((
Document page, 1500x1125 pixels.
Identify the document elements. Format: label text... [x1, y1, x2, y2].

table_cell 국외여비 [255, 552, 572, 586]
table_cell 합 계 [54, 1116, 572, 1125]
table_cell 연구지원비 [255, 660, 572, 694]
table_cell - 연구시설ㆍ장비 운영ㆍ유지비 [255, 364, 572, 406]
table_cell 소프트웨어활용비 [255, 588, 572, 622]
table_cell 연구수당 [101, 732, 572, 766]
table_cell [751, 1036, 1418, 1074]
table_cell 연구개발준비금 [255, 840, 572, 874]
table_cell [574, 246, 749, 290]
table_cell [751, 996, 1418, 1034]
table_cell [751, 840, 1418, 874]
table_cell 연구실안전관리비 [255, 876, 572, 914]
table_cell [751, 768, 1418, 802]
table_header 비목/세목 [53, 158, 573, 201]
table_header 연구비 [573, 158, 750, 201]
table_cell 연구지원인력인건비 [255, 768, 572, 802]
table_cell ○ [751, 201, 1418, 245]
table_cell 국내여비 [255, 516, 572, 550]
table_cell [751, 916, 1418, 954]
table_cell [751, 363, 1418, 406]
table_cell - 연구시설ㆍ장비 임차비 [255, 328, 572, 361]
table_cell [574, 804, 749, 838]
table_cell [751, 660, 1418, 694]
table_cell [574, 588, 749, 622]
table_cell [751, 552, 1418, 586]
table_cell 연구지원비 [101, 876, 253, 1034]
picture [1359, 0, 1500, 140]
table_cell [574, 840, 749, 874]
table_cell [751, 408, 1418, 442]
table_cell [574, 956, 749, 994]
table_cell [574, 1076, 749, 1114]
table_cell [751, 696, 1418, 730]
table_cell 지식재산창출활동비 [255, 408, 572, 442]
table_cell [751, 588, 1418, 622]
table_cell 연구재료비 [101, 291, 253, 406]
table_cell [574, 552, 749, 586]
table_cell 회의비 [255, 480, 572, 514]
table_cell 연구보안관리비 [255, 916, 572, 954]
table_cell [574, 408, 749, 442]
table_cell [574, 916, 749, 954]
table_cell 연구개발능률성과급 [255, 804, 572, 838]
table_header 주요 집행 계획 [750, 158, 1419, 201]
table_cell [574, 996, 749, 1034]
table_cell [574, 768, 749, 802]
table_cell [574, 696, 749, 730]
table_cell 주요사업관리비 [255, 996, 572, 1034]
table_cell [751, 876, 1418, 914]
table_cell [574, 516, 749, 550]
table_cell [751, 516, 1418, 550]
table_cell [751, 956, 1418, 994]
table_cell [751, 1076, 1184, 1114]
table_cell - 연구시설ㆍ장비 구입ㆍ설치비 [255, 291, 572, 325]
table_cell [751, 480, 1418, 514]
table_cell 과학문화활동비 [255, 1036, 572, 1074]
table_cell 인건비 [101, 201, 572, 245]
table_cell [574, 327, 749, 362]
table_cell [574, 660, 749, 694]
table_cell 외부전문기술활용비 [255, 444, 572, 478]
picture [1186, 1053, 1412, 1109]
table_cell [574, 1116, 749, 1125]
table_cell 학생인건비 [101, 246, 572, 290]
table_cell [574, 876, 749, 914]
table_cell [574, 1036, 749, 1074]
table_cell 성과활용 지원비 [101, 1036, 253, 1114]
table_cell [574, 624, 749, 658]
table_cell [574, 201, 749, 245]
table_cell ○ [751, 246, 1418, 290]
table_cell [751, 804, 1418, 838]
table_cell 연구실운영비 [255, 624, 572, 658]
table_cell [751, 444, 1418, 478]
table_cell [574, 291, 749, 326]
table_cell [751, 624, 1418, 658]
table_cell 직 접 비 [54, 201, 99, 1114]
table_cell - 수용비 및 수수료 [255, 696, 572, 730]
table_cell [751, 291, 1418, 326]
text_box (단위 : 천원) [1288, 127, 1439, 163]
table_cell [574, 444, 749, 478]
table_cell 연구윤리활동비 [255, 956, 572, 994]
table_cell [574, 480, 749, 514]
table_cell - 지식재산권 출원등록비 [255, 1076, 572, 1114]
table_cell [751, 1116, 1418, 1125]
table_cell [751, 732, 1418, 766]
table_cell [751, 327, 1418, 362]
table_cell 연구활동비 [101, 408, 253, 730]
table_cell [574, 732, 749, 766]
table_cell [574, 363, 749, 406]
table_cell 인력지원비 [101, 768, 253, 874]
))
Reply with nothing but the number of lines in the entries that include "연구시설ㆍ장비".

* Exercise response:
3